Abstract

Parallel to the increase in atmospheric CO2 from 278 μmol mol−1 in AD 1750 to the current ambient level of 348 μmol mol−1, there have been overall decreases in leaf nitrogen content and stomatal density from 144% and 121%, respectively, in AD 1750 to 100% today of herbarium specimens of 14 trees, shrubs, and herbs collected over the last 240 years in Catalonia, a Mediterranean climate area. These decreases were steeper during the initial slower increases in CO2 atmospheric levels as compared with the relatively faster CO2 increases in recent years.
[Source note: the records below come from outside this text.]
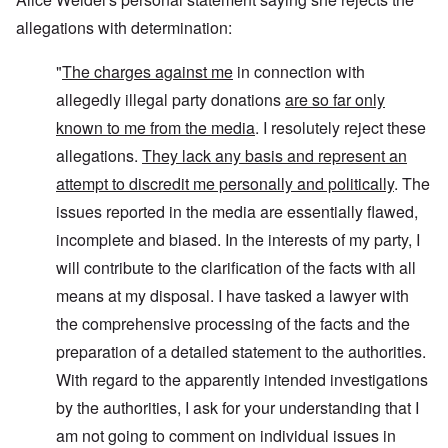
allegations with determination:
"
The charges against me
in connection with
allegedly illegal party donations
are so far only
known to me from the media
. I resolutely reject these
allegations.
They lack any basis and represent an
attempt to discredit me personally and politically
. The
issues reported in the media are essentially flawed,
incomplete and biased. In the interests of my party, I
will contribute to the clarification of the facts with all
means at my disposal. I have tasked a lawyer with
the comprehensive processing of the facts and the
preparation of a detailed statement to the authorities.
With regard to the apparently intended investigations
by the authorities, I ask for your understanding that I
am not going to comment on individual issues in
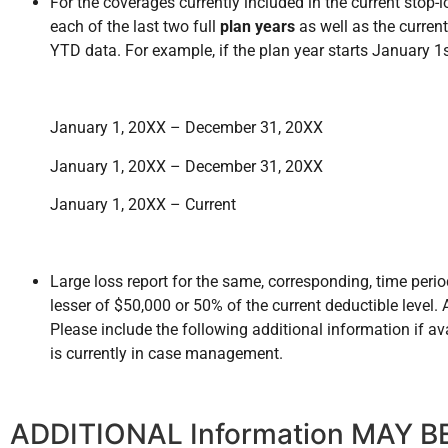
For the coverages currently included in the current stop-l
each of the last two full
plan years
as well as the current 
YTD data. For example, if the plan year starts January 1
January 1, 20XX – December 31, 20XX
January 1, 20XX – December 31, 20XX
January 1, 20XX – Current
Large loss report for the same, corresponding, time perio
lesser of $50,000 or 50% of the current deductible level
Please include the following additional information if av
is currently in case management.
ADDITIONAL Information MAY BE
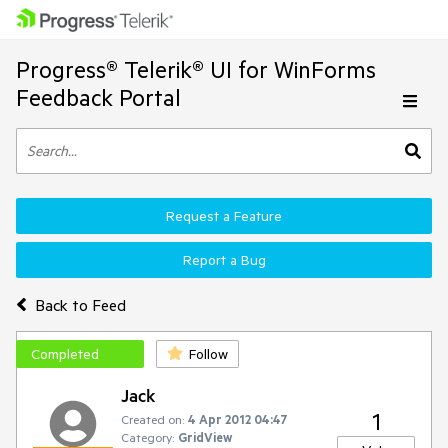
Progress® Telerik® UI for WinForms
Feedback Portal
Request a Feature
Report a Bug
Back to Feed
Completed
Follow
Jack
1
Created on:
4 Apr 2012 04:47
Category:
GridView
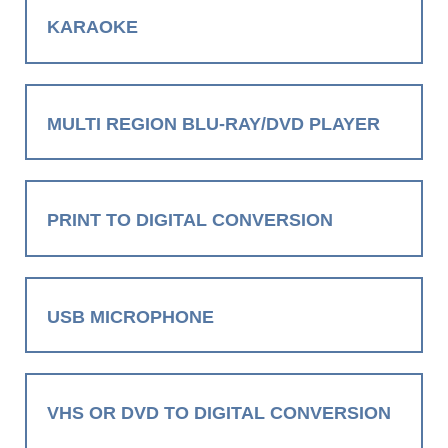
KARAOKE
MULTI REGION BLU-RAY/DVD PLAYER
PRINT TO DIGITAL CONVERSION
USB MICROPHONE
VHS OR DVD TO DIGITAL CONVERSION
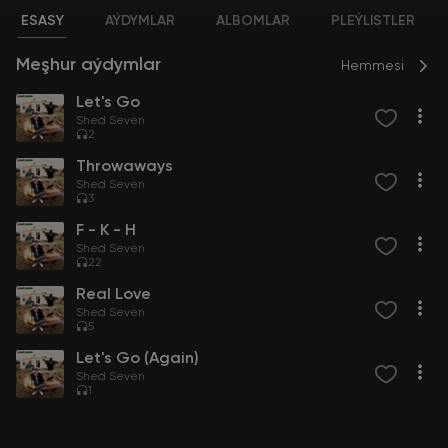
ESASY
AÝDYMLAR
ALBOMLAR
PLEÝLISTLER
Meşhur aýdymlar
Hemmesi
Let's Go
Shed Seven
2
Throwaways
Shed Seven
3
F - K - H
Shed Seven
22
Real Love
Shed Seven
5
Let's Go (Again)
Shed Seven
1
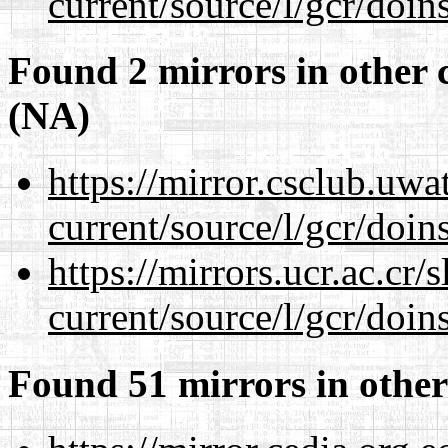
current/source/l/gcr/doins
Found 2 mirrors in other 
(NA)
https://mirror.csclub.uw
current/source/l/gcr/doins
https://mirrors.ucr.ac.cr
current/source/l/gcr/doins
Found 51 mirrors in other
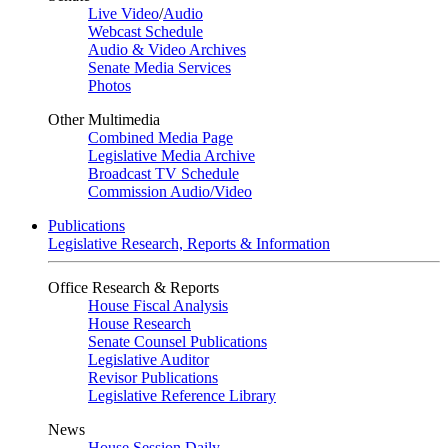
Live Video
/
Audio
Webcast Schedule
Audio & Video Archives
Senate Media Services
Photos
Other Multimedia
Combined Media Page
Legislative Media Archive
Broadcast TV Schedule
Commission Audio/Video
Publications
Legislative Research, Reports & Information
Office Research & Reports
House Fiscal Analysis
House Research
Senate Counsel Publications
Legislative Auditor
Revisor Publications
Legislative Reference Library
News
House Session Daily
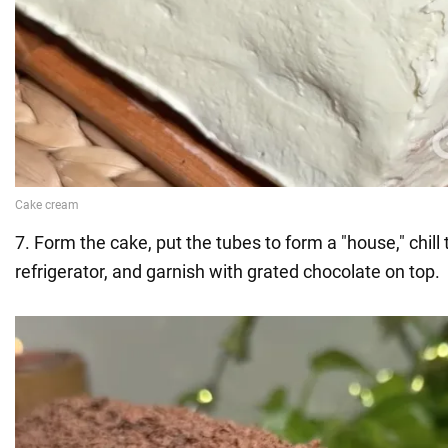
7. Form the cake, put the tubes to form a "house," chill 
refrigerator, and garnish with grated chocolate on top.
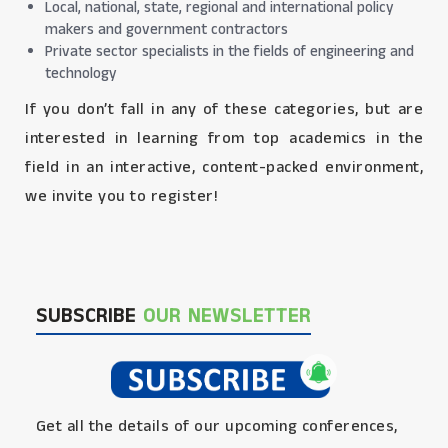
Local, national, state, regional and international policy
makers and government contractors
Private sector specialists in the fields of engineering and
technology
If you don’t fall in any of these categories, but are
interested in learning from top academics in the
field in an interactive, content-packed environment,
we invite you to register!
SUBSCRIBE
OUR NEWSLETTER
Get all the details of our upcoming conferences,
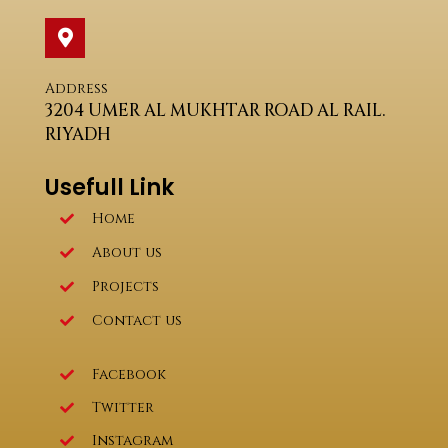
Address
3204 UMER AL MUKHTAR ROAD AL RAIL.
RIYADH
Usefull Link
Home
About us
Projects
Contact us
Facebook
Twitter
Instagram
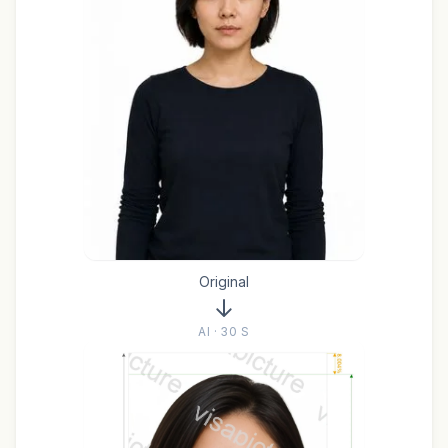
Original
AI · 30 S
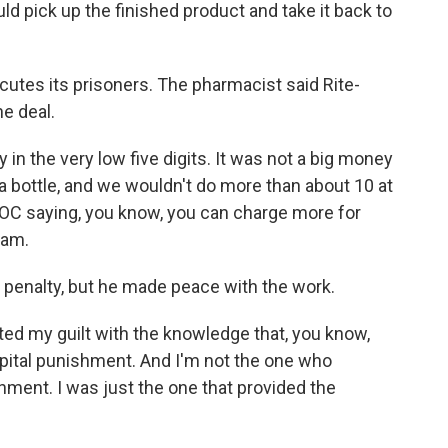
pick up the finished product and take it back to
utes its prisoners. The pharmacist said Rite-
e deal.
n the very low five digits. It was not a big money
0 a bottle, and we wouldn't do more than about 10 at
DOC saying, you know, you can charge more for
'am.
 penalty, but he made peace with the work.
ed my guilt with the knowledge that, you know,
pital punishment. And I'm not the one who
hment. I was just the one that provided the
The declines in leaf N content and stomatal density have also been reported in experimental studies on leaves of plants grown under enriched CO2 environments. Meanwhile, the stomatal index and overall carbon and sulphur leaf contents have not changed significantly. Leaf S content was higher in the 1940s samples coinciding with the burning of increased quantities of sulphur-rich coal. Consequently, the epidermal cell density has decreased parallel to the stomatal density and the C/N ratio of leaves has increased, implying possible important consequences on herbivores, decomposers, and ecosystems. An overall decrease in the specific leaf area (SLA) from 184% in the 18th century to 100% today has also been found, as would be expected under CO2 enrichment, but which might also be an artifact of prolonged storage.